Sumber energi penciptaan dalam diri kita terletak di kedalaman jiwa
kita, yaitu sebuah wilayah kecil yang harus senantiasa terjaga ketat, itulah
yang ingin saya sebut sebagai wilayah kegembiraan. Di sana tersimpan energi
jiwa yang sangat dahsyat, itulah optimisme.
Optimisme adalah buah dari harapan. Dan harapan, kata Rasulullah saw
adalah rahmat Allah SWT pada umatku. Jika bukan karena harapan, kata beliau
lagi, niscaya takkan ada orang yang mau menanam pohon dan takkan ada ibu yang
mau menyusui anaknya.
Optimisme adalah harapan yang matang, keyakinan dan kepercayaan pada
waktu, atau tepatnya pada masa depan, yang menjelma jadi energi jiwa yang
dahsyat. Dari sana para pahlawan mukmin sejati menemukan dorongan jiwa yang tak
pernah habis, untuk terus bekerja dan bekerja, berkarya dan berkarya lagi. Optimisme
adalah gelora jiwa, tetapi riak dan gelombangnya adalah kegembiraan.
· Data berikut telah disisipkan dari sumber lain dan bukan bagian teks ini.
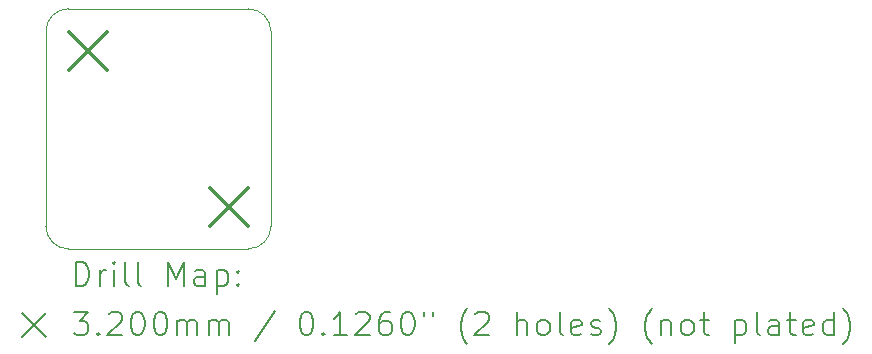
<source format=gbr>
%FSLAX45Y45*%
G04 Gerber Fmt 4.5, Leading zero omitted, Abs format (unit mm)*
G04 Created by KiCad (PCBNEW 6.0.4-6f826c9f35~116~ubuntu20.04.1) date 2022-05-16 21:48:50*
%MOMM*%
%LPD*%
G01*
G04 APERTURE LIST*
%TA.AperFunction,Profile*%
%ADD10C,0.050000*%
%TD*%
%ADD11C,0.200000*%
%ADD12C,0.320000*%
G04 APERTURE END LIST*
D10*
X8128000Y-6858000D02*
X9652000Y-6858000D01*
X9652000Y-8890000D02*
G75*
G03*
X9842500Y-8699500I0J190500D01*
G01*
X7937500Y-7048500D02*
X7937500Y-8699500D01*
X7937500Y-8699500D02*
G75*
G03*
X8128000Y-8890000I190500J0D01*
G01*
X8128000Y-8890000D02*
X9652000Y-8890000D01*
X9842500Y-8699500D02*
X9842500Y-7048500D01*
X9842500Y-7048500D02*
G75*
G03*
X9652000Y-6858000I-190500J0D01*
G01*
X8128000Y-6858000D02*
G75*
G03*
X7937500Y-7048500I0J-190500D01*
G01*
D11*
D12*
X8133100Y-7053600D02*
X8453100Y-7373600D01*
X8453100Y-7053600D02*
X8133100Y-7373600D01*
X9326900Y-8374400D02*
X9646900Y-8694400D01*
X9646900Y-8374400D02*
X9326900Y-8694400D01*
D11*
X8192619Y-9202976D02*
X8192619Y-9002976D01*
X8240238Y-9002976D01*
X8268809Y-9012500D01*
X8287857Y-9031548D01*
X8297381Y-9050595D01*
X8306905Y-9088690D01*
X8306905Y-9117262D01*
X8297381Y-9155357D01*
X8287857Y-9174405D01*
X8268809Y-9193452D01*
X8240238Y-9202976D01*
X8192619Y-9202976D01*
X8392619Y-9202976D02*
X8392619Y-9069643D01*
X8392619Y-9107738D02*
X8402143Y-9088690D01*
X8411667Y-9079167D01*
X8430714Y-9069643D01*
X8449762Y-9069643D01*
X8516429Y-9202976D02*
X8516429Y-9069643D01*
X8516429Y-9002976D02*
X8506905Y-9012500D01*
X8516429Y-9022024D01*
X8525952Y-9012500D01*
X8516429Y-9002976D01*
X8516429Y-9022024D01*
X8640238Y-9202976D02*
X8621190Y-9193452D01*
X8611667Y-9174405D01*
X8611667Y-9002976D01*
X8745000Y-9202976D02*
X8725952Y-9193452D01*
X8716429Y-9174405D01*
X8716429Y-9002976D01*
X8973571Y-9202976D02*
X8973571Y-9002976D01*
X9040238Y-9145833D01*
X9106905Y-9002976D01*
X9106905Y-9202976D01*
X9287857Y-9202976D02*
X9287857Y-9098214D01*
X9278333Y-9079167D01*
X9259286Y-9069643D01*
X9221190Y-9069643D01*
X9202143Y-9079167D01*
X9287857Y-9193452D02*
X9268810Y-9202976D01*
X9221190Y-9202976D01*
X9202143Y-9193452D01*
X9192619Y-9174405D01*
X9192619Y-9155357D01*
X9202143Y-9136310D01*
X9221190Y-9126786D01*
X9268810Y-9126786D01*
X9287857Y-9117262D01*
X9383095Y-9069643D02*
X9383095Y-9269643D01*
X9383095Y-9079167D02*
X9402143Y-9069643D01*
X9440238Y-9069643D01*
X9459286Y-9079167D01*
X9468810Y-9088690D01*
X9478333Y-9107738D01*
X9478333Y-9164881D01*
X9468810Y-9183929D01*
X9459286Y-9193452D01*
X9440238Y-9202976D01*
X9402143Y-9202976D01*
X9383095Y-9193452D01*
X9564048Y-9183929D02*
X9573571Y-9193452D01*
X9564048Y-9202976D01*
X9554524Y-9193452D01*
X9564048Y-9183929D01*
X9564048Y-9202976D01*
X9564048Y-9079167D02*
X9573571Y-9088690D01*
X9564048Y-9098214D01*
X9554524Y-9088690D01*
X9564048Y-9079167D01*
X9564048Y-9098214D01*
X7735000Y-9432500D02*
X7935000Y-9632500D01*
X7935000Y-9432500D02*
X7735000Y-9632500D01*
X8173571Y-9422976D02*
X8297381Y-9422976D01*
X8230714Y-9499167D01*
X8259286Y-9499167D01*
X8278333Y-9508690D01*
X8287857Y-9518214D01*
X8297381Y-9537262D01*
X8297381Y-9584881D01*
X8287857Y-9603929D01*
X8278333Y-9613452D01*
X8259286Y-9622976D01*
X8202143Y-9622976D01*
X8183095Y-9613452D01*
X8173571Y-9603929D01*
X8383095Y-9603929D02*
X8392619Y-9613452D01*
X8383095Y-9622976D01*
X8373571Y-9613452D01*
X8383095Y-9603929D01*
X8383095Y-9622976D01*
X8468810Y-9442024D02*
X8478333Y-9432500D01*
X8497381Y-9422976D01*
X8545000Y-9422976D01*
X8564048Y-9432500D01*
X8573571Y-9442024D01*
X8583095Y-9461071D01*
X8583095Y-9480119D01*
X8573571Y-9508690D01*
X8459286Y-9622976D01*
X8583095Y-9622976D01*
X8706905Y-9422976D02*
X8725952Y-9422976D01*
X8745000Y-9432500D01*
X8754524Y-9442024D01*
X8764048Y-9461071D01*
X8773571Y-9499167D01*
X8773571Y-9546786D01*
X8764048Y-9584881D01*
X8754524Y-9603929D01*
X8745000Y-9613452D01*
X8725952Y-9622976D01*
X8706905Y-9622976D01*
X8687857Y-9613452D01*
X8678333Y-9603929D01*
X8668810Y-9584881D01*
X8659286Y-9546786D01*
X8659286Y-9499167D01*
X8668810Y-9461071D01*
X8678333Y-9442024D01*
X8687857Y-9432500D01*
X8706905Y-9422976D01*
X8897381Y-9422976D02*
X8916429Y-9422976D01*
X8935476Y-9432500D01*
X8945000Y-9442024D01*
X8954524Y-9461071D01*
X8964048Y-9499167D01*
X8964048Y-9546786D01*
X8954524Y-9584881D01*
X8945000Y-9603929D01*
X8935476Y-9613452D01*
X8916429Y-9622976D01*
X8897381Y-9622976D01*
X8878333Y-9613452D01*
X8868810Y-9603929D01*
X8859286Y-9584881D01*
X8849762Y-9546786D01*
X8849762Y-9499167D01*
X8859286Y-9461071D01*
X8868810Y-9442024D01*
X8878333Y-9432500D01*
X8897381Y-9422976D01*
X9049762Y-9622976D02*
X9049762Y-9489643D01*
X9049762Y-9508690D02*
X9059286Y-9499167D01*
X9078333Y-9489643D01*
X9106905Y-9489643D01*
X9125952Y-9499167D01*
X9135476Y-9518214D01*
X9135476Y-9622976D01*
X9135476Y-9518214D02*
X9145000Y-9499167D01*
X9164048Y-9489643D01*
X9192619Y-9489643D01*
X9211667Y-9499167D01*
X9221190Y-9518214D01*
X9221190Y-9622976D01*
X9316429Y-9622976D02*
X9316429Y-9489643D01*
X9316429Y-9508690D02*
X9325952Y-9499167D01*
X9345000Y-9489643D01*
X9373571Y-9489643D01*
X9392619Y-9499167D01*
X9402143Y-9518214D01*
X9402143Y-9622976D01*
X9402143Y-9518214D02*
X9411667Y-9499167D01*
X9430714Y-9489643D01*
X9459286Y-9489643D01*
X9478333Y-9499167D01*
X9487857Y-9518214D01*
X9487857Y-9622976D01*
X9878333Y-9413452D02*
X9706905Y-9670595D01*
X10135476Y-9422976D02*
X10154524Y-9422976D01*
X10173571Y-9432500D01*
X10183095Y-9442024D01*
X10192619Y-9461071D01*
X10202143Y-9499167D01*
X10202143Y-9546786D01*
X10192619Y-9584881D01*
X10183095Y-9603929D01*
X10173571Y-9613452D01*
X10154524Y-9622976D01*
X10135476Y-9622976D01*
X10116429Y-9613452D01*
X10106905Y-9603929D01*
X10097381Y-9584881D01*
X10087857Y-9546786D01*
X10087857Y-9499167D01*
X10097381Y-9461071D01*
X10106905Y-9442024D01*
X10116429Y-9432500D01*
X10135476Y-9422976D01*
X10287857Y-9603929D02*
X10297381Y-9613452D01*
X10287857Y-9622976D01*
X10278333Y-9613452D01*
X10287857Y-9603929D01*
X10287857Y-9622976D01*
X10487857Y-9622976D02*
X10373571Y-9622976D01*
X10430714Y-9622976D02*
X10430714Y-9422976D01*
X10411667Y-9451548D01*
X10392619Y-9470595D01*
X10373571Y-9480119D01*
X10564048Y-9442024D02*
X10573571Y-9432500D01*
X10592619Y-9422976D01*
X10640238Y-9422976D01*
X10659286Y-9432500D01*
X10668810Y-9442024D01*
X10678333Y-9461071D01*
X10678333Y-9480119D01*
X10668810Y-9508690D01*
X10554524Y-9622976D01*
X10678333Y-9622976D01*
X10849762Y-9422976D02*
X10811667Y-9422976D01*
X10792619Y-9432500D01*
X10783095Y-9442024D01*
X10764048Y-9470595D01*
X10754524Y-9508690D01*
X10754524Y-9584881D01*
X10764048Y-9603929D01*
X10773571Y-9613452D01*
X10792619Y-9622976D01*
X10830714Y-9622976D01*
X10849762Y-9613452D01*
X10859286Y-9603929D01*
X10868810Y-9584881D01*
X10868810Y-9537262D01*
X10859286Y-9518214D01*
X10849762Y-9508690D01*
X10830714Y-9499167D01*
X10792619Y-9499167D01*
X10773571Y-9508690D01*
X10764048Y-9518214D01*
X10754524Y-9537262D01*
X10992619Y-9422976D02*
X11011667Y-9422976D01*
X11030714Y-9432500D01*
X11040238Y-9442024D01*
X11049762Y-9461071D01*
X11059286Y-9499167D01*
X11059286Y-9546786D01*
X11049762Y-9584881D01*
X11040238Y-9603929D01*
X11030714Y-9613452D01*
X11011667Y-9622976D01*
X10992619Y-9622976D01*
X10973571Y-9613452D01*
X10964048Y-9603929D01*
X10954524Y-9584881D01*
X10945000Y-9546786D01*
X10945000Y-9499167D01*
X10954524Y-9461071D01*
X10964048Y-9442024D01*
X10973571Y-9432500D01*
X10992619Y-9422976D01*
X11135476Y-9422976D02*
X11135476Y-9461071D01*
X11211667Y-9422976D02*
X11211667Y-9461071D01*
X11506905Y-9699167D02*
X11497381Y-9689643D01*
X11478333Y-9661071D01*
X11468809Y-9642024D01*
X11459286Y-9613452D01*
X11449762Y-9565833D01*
X11449762Y-9527738D01*
X11459286Y-9480119D01*
X11468809Y-9451548D01*
X11478333Y-9432500D01*
X11497381Y-9403929D01*
X11506905Y-9394405D01*
X11573571Y-9442024D02*
X11583095Y-9432500D01*
X11602143Y-9422976D01*
X11649762Y-9422976D01*
X11668809Y-9432500D01*
X11678333Y-9442024D01*
X11687857Y-9461071D01*
X11687857Y-9480119D01*
X11678333Y-9508690D01*
X11564048Y-9622976D01*
X11687857Y-9622976D01*
X11925952Y-9622976D02*
X11925952Y-9422976D01*
X12011667Y-9622976D02*
X12011667Y-9518214D01*
X12002143Y-9499167D01*
X11983095Y-9489643D01*
X11954524Y-9489643D01*
X11935476Y-9499167D01*
X11925952Y-9508690D01*
X12135476Y-9622976D02*
X12116428Y-9613452D01*
X12106905Y-9603929D01*
X12097381Y-9584881D01*
X12097381Y-9527738D01*
X12106905Y-9508690D01*
X12116428Y-9499167D01*
X12135476Y-9489643D01*
X12164048Y-9489643D01*
X12183095Y-9499167D01*
X12192619Y-9508690D01*
X12202143Y-9527738D01*
X12202143Y-9584881D01*
X12192619Y-9603929D01*
X12183095Y-9613452D01*
X12164048Y-9622976D01*
X12135476Y-9622976D01*
X12316428Y-9622976D02*
X12297381Y-9613452D01*
X12287857Y-9594405D01*
X12287857Y-9422976D01*
X12468809Y-9613452D02*
X12449762Y-9622976D01*
X12411667Y-9622976D01*
X12392619Y-9613452D01*
X12383095Y-9594405D01*
X12383095Y-9518214D01*
X12392619Y-9499167D01*
X12411667Y-9489643D01*
X12449762Y-9489643D01*
X12468809Y-9499167D01*
X12478333Y-9518214D01*
X12478333Y-9537262D01*
X12383095Y-9556310D01*
X12554524Y-9613452D02*
X12573571Y-9622976D01*
X12611667Y-9622976D01*
X12630714Y-9613452D01*
X12640238Y-9594405D01*
X12640238Y-9584881D01*
X12630714Y-9565833D01*
X12611667Y-9556310D01*
X12583095Y-9556310D01*
X12564048Y-9546786D01*
X12554524Y-9527738D01*
X12554524Y-9518214D01*
X12564048Y-9499167D01*
X12583095Y-9489643D01*
X12611667Y-9489643D01*
X12630714Y-9499167D01*
X12706905Y-9699167D02*
X12716428Y-9689643D01*
X12735476Y-9661071D01*
X12745000Y-9642024D01*
X12754524Y-9613452D01*
X12764048Y-9565833D01*
X12764048Y-9527738D01*
X12754524Y-9480119D01*
X12745000Y-9451548D01*
X12735476Y-9432500D01*
X12716428Y-9403929D01*
X12706905Y-9394405D01*
X13068809Y-9699167D02*
X13059286Y-9689643D01*
X13040238Y-9661071D01*
X13030714Y-9642024D01*
X13021190Y-9613452D01*
X13011667Y-9565833D01*
X13011667Y-9527738D01*
X13021190Y-9480119D01*
X13030714Y-9451548D01*
X13040238Y-9432500D01*
X13059286Y-9403929D01*
X13068809Y-9394405D01*
X13145000Y-9489643D02*
X13145000Y-9622976D01*
X13145000Y-9508690D02*
X13154524Y-9499167D01*
X13173571Y-9489643D01*
X13202143Y-9489643D01*
X13221190Y-9499167D01*
X13230714Y-9518214D01*
X13230714Y-9622976D01*
X13354524Y-9622976D02*
X13335476Y-9613452D01*
X13325952Y-9603929D01*
X13316428Y-9584881D01*
X13316428Y-9527738D01*
X13325952Y-9508690D01*
X13335476Y-9499167D01*
X13354524Y-9489643D01*
X13383095Y-9489643D01*
X13402143Y-9499167D01*
X13411667Y-9508690D01*
X13421190Y-9527738D01*
X13421190Y-9584881D01*
X13411667Y-9603929D01*
X13402143Y-9613452D01*
X13383095Y-9622976D01*
X13354524Y-9622976D01*
X13478333Y-9489643D02*
X13554524Y-9489643D01*
X13506905Y-9422976D02*
X13506905Y-9594405D01*
X13516428Y-9613452D01*
X13535476Y-9622976D01*
X13554524Y-9622976D01*
X13773571Y-9489643D02*
X13773571Y-9689643D01*
X13773571Y-9499167D02*
X13792619Y-9489643D01*
X13830714Y-9489643D01*
X13849762Y-9499167D01*
X13859286Y-9508690D01*
X13868809Y-9527738D01*
X13868809Y-9584881D01*
X13859286Y-9603929D01*
X13849762Y-9613452D01*
X13830714Y-9622976D01*
X13792619Y-9622976D01*
X13773571Y-9613452D01*
X13983095Y-9622976D02*
X13964048Y-9613452D01*
X13954524Y-9594405D01*
X13954524Y-9422976D01*
X14145000Y-9622976D02*
X14145000Y-9518214D01*
X14135476Y-9499167D01*
X14116428Y-9489643D01*
X14078333Y-9489643D01*
X14059286Y-9499167D01*
X14145000Y-9613452D02*
X14125952Y-9622976D01*
X14078333Y-9622976D01*
X14059286Y-9613452D01*
X14049762Y-9594405D01*
X14049762Y-9575357D01*
X14059286Y-9556310D01*
X14078333Y-9546786D01*
X14125952Y-9546786D01*
X14145000Y-9537262D01*
X14211667Y-9489643D02*
X14287857Y-9489643D01*
X14240238Y-9422976D02*
X14240238Y-9594405D01*
X14249762Y-9613452D01*
X14268809Y-9622976D01*
X14287857Y-9622976D01*
X14430714Y-9613452D02*
X14411667Y-9622976D01*
X14373571Y-9622976D01*
X14354524Y-9613452D01*
X14345000Y-9594405D01*
X14345000Y-9518214D01*
X14354524Y-9499167D01*
X14373571Y-9489643D01*
X14411667Y-9489643D01*
X14430714Y-9499167D01*
X14440238Y-9518214D01*
X14440238Y-9537262D01*
X14345000Y-9556310D01*
X14611667Y-9622976D02*
X14611667Y-9422976D01*
X14611667Y-9613452D02*
X14592619Y-9622976D01*
X14554524Y-9622976D01*
X14535476Y-9613452D01*
X14525952Y-9603929D01*
X14516428Y-9584881D01*
X14516428Y-9527738D01*
X14525952Y-9508690D01*
X14535476Y-9499167D01*
X14554524Y-9489643D01*
X14592619Y-9489643D01*
X14611667Y-9499167D01*
X14687857Y-9699167D02*
X14697381Y-9689643D01*
X14716428Y-9661071D01*
X14725952Y-9642024D01*
X14735476Y-9613452D01*
X14745000Y-9565833D01*
X14745000Y-9527738D01*
X14735476Y-9480119D01*
X14725952Y-9451548D01*
X14716428Y-9432500D01*
X14697381Y-9403929D01*
X14687857Y-9394405D01*
M02*

</source>
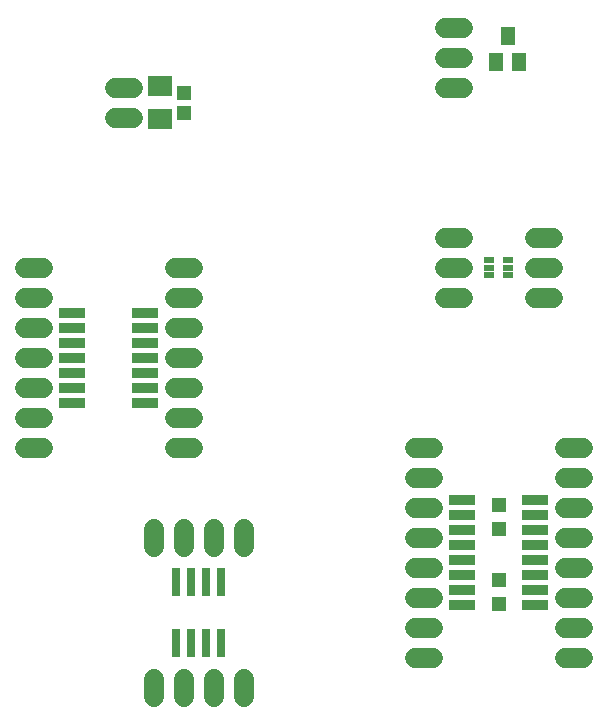
<source format=gts>
G75*
%MOIN*%
%OFA0B0*%
%FSLAX25Y25*%
%IPPOS*%
%LPD*%
%AMOC8*
5,1,8,0,0,1.08239X$1,22.5*
%
%ADD10R,0.03556X0.01981*%
%ADD11C,0.06800*%
%ADD12R,0.04737X0.06312*%
%ADD13R,0.05131X0.04737*%
%ADD14R,0.07898X0.07099*%
%ADD15R,0.08800X0.03400*%
%ADD16R,0.03162X0.09461*%
%ADD17R,0.04762X0.04762*%
D10*
X0217162Y0159954D03*
X0217162Y0162513D03*
X0217162Y0165072D03*
X0223461Y0165072D03*
X0223461Y0162513D03*
X0223461Y0159954D03*
D11*
X0068312Y0102513D02*
X0062312Y0102513D01*
X0062312Y0112513D02*
X0068312Y0112513D01*
X0068312Y0122513D02*
X0062312Y0122513D01*
X0062312Y0132513D02*
X0068312Y0132513D01*
X0068312Y0142513D02*
X0062312Y0142513D01*
X0062312Y0152513D02*
X0068312Y0152513D01*
X0068312Y0162513D02*
X0062312Y0162513D01*
X0112312Y0162513D02*
X0118312Y0162513D01*
X0118312Y0152513D02*
X0112312Y0152513D01*
X0112312Y0142513D02*
X0118312Y0142513D01*
X0118312Y0132513D02*
X0112312Y0132513D01*
X0112312Y0122513D02*
X0118312Y0122513D01*
X0118312Y0112513D02*
X0112312Y0112513D01*
X0112312Y0102513D02*
X0118312Y0102513D01*
X0115312Y0075513D02*
X0115312Y0069513D01*
X0105312Y0069513D02*
X0105312Y0075513D01*
X0125312Y0075513D02*
X0125312Y0069513D01*
X0135312Y0069513D02*
X0135312Y0075513D01*
X0135312Y0025513D02*
X0135312Y0019513D01*
X0125312Y0019513D02*
X0125312Y0025513D01*
X0115312Y0025513D02*
X0115312Y0019513D01*
X0105312Y0019513D02*
X0105312Y0025513D01*
X0192312Y0032513D02*
X0198312Y0032513D01*
X0198312Y0042513D02*
X0192312Y0042513D01*
X0192312Y0052513D02*
X0198312Y0052513D01*
X0198312Y0062513D02*
X0192312Y0062513D01*
X0192312Y0072513D02*
X0198312Y0072513D01*
X0198312Y0082513D02*
X0192312Y0082513D01*
X0192312Y0092513D02*
X0198312Y0092513D01*
X0198312Y0102513D02*
X0192312Y0102513D01*
X0242312Y0102513D02*
X0248312Y0102513D01*
X0248312Y0092513D02*
X0242312Y0092513D01*
X0242312Y0082513D02*
X0248312Y0082513D01*
X0248312Y0072513D02*
X0242312Y0072513D01*
X0242312Y0062513D02*
X0248312Y0062513D01*
X0248312Y0052513D02*
X0242312Y0052513D01*
X0242312Y0042513D02*
X0248312Y0042513D01*
X0248312Y0032513D02*
X0242312Y0032513D01*
X0238312Y0152513D02*
X0232312Y0152513D01*
X0232312Y0162513D02*
X0238312Y0162513D01*
X0238312Y0172513D02*
X0232312Y0172513D01*
X0208312Y0172513D02*
X0202312Y0172513D01*
X0202312Y0162513D02*
X0208312Y0162513D01*
X0208312Y0152513D02*
X0202312Y0152513D01*
X0202312Y0222513D02*
X0208312Y0222513D01*
X0208312Y0232513D02*
X0202312Y0232513D01*
X0202312Y0242513D02*
X0208312Y0242513D01*
X0098312Y0222513D02*
X0092312Y0222513D01*
X0092312Y0212513D02*
X0098312Y0212513D01*
D12*
X0219572Y0231182D03*
X0227052Y0231182D03*
X0223312Y0239843D03*
D13*
X0115312Y0220859D03*
X0115312Y0214166D03*
D14*
X0107312Y0211914D03*
X0107312Y0223111D03*
D15*
X0102412Y0147513D03*
X0102412Y0142513D03*
X0102412Y0137513D03*
X0102412Y0132513D03*
X0102412Y0127513D03*
X0102412Y0122513D03*
X0102412Y0117513D03*
X0078212Y0117513D03*
X0078212Y0122513D03*
X0078212Y0127513D03*
X0078212Y0132513D03*
X0078212Y0137513D03*
X0078212Y0142513D03*
X0078212Y0147513D03*
X0208212Y0085013D03*
X0208212Y0080013D03*
X0208212Y0075013D03*
X0208212Y0070013D03*
X0208212Y0065013D03*
X0208212Y0060013D03*
X0208212Y0055013D03*
X0208212Y0050013D03*
X0232412Y0050013D03*
X0232412Y0055013D03*
X0232412Y0060013D03*
X0232412Y0065013D03*
X0232412Y0070013D03*
X0232412Y0075013D03*
X0232412Y0080013D03*
X0232412Y0085013D03*
D16*
X0127812Y0057749D03*
X0122812Y0057749D03*
X0117812Y0057749D03*
X0112812Y0057749D03*
X0112812Y0037277D03*
X0117812Y0037277D03*
X0122812Y0037277D03*
X0127812Y0037277D03*
D17*
X0220312Y0050513D03*
X0220312Y0058513D03*
X0220312Y0075513D03*
X0220312Y0083513D03*
M02*

</source>
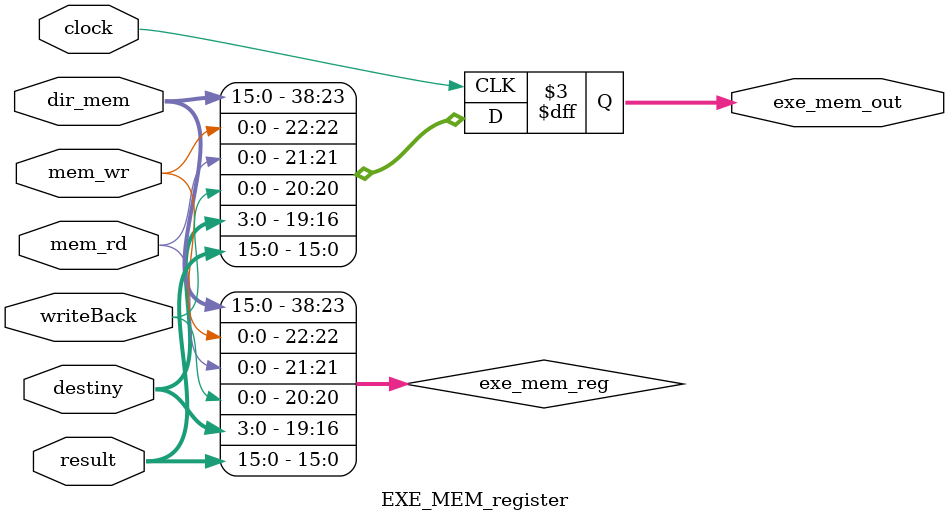
<source format=sv>
module EXE_MEM_register(
    input logic clock,
    input logic [15:0] result,
	 input logic [3:0] destiny,
    input logic writeBack,
	 input logic [15:0] dir_mem,
    input logic mem_wr,
    input logic mem_rd,
    output logic [38:0] exe_mem_out 
);

    logic [38:0] exe_mem_reg;

    always_comb begin
        exe_mem_reg = {dir_mem, mem_wr, mem_rd, writeBack, destiny, result};
    end

    always @(negedge clock) begin
        exe_mem_out = exe_mem_reg;
    end

endmodule

</source>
Akan tetapi, tantangan yang paling berat bagi para pahlawan adalah saat
mereka kehabisan energi tersebut, kehabisan optimisme, dan kehilangan
kegembiraan jiwa. Disitulah waktu menjadi sangat mencekam, karena mereka harus
melaluinya tanpa gairah.
Situasi seperti itu biasanya terjadi pada kasus di mana kita mengalami
kegagalan berulang-ulang, atau ketidakberdayaan yang terlalu kelihatan di depan
tantangan yang terlalu berat. Seperti ketika kita hendak memanjat sebuah tebing
tinggi, lalu kita gagal dan gagal lagi, berusaha dan berusaha lagi, tetapi
tetap gagal dan gagal lagi.
Ancaman paling berbahaya dari kegagalan yang berulang-ulang adalah
hilangnya harapan, lenyapnya optimisme, dan habisnya kegembiraan jiwa kita.
Kita akan kehilangan kepercayaan pada waktu dan pada diri kita sendiri.
Akan tetapi, para pahlawan mukmin sejati selalu mengetahui apa yang
harus mereka lakukan dalam situasi seperti itu. Mereka biasanya memilih untuk bersikap
lebih santai. Mereka biasa mengatakan,
"Tinggalkan urusan itu. Lakukan sesuatu yang lain." Namun,
mereka sebenarnya tidak meninggalkan urusan itu. Mereka mungkin kelihatan
sedang melakukan sesuatu yang lain, tetapi sebenarnya mereka hanya mau memikirkan
urusan itu dari kejauhan. Mereka menjaga jarak jiwa mereka dari urusan itu
untuk tetap mempertahankan wilayah kegembiraan jiwanya dari serbuan keputusasaan.
Mereka memilih untuk santai, tetapi dari sana mereka menemukan cara pandang
baru, atau inspirasi baru terhadap urusan dimana mereka telah gagal secara
berulang-ulang.
Itulah siasat pengalihan. Dengan siasat itu, para pahlawan mukmin sejati
selalu mampu melindungi wilayah kegembiraan jiwanya dari serbuan keputusasaan. Dengan
siasat itu, mereka memberi jeda kepada jiwa mereka untuk bernafas, mengumpulkan
tenaga kembali, untuk kemudian memulai dan memulai lagi.
Para pahlawan mukmin sejati hanya percaya sukses, sebab kegagalan
hanyalah usaha yang belum berjodoh dengan takdir.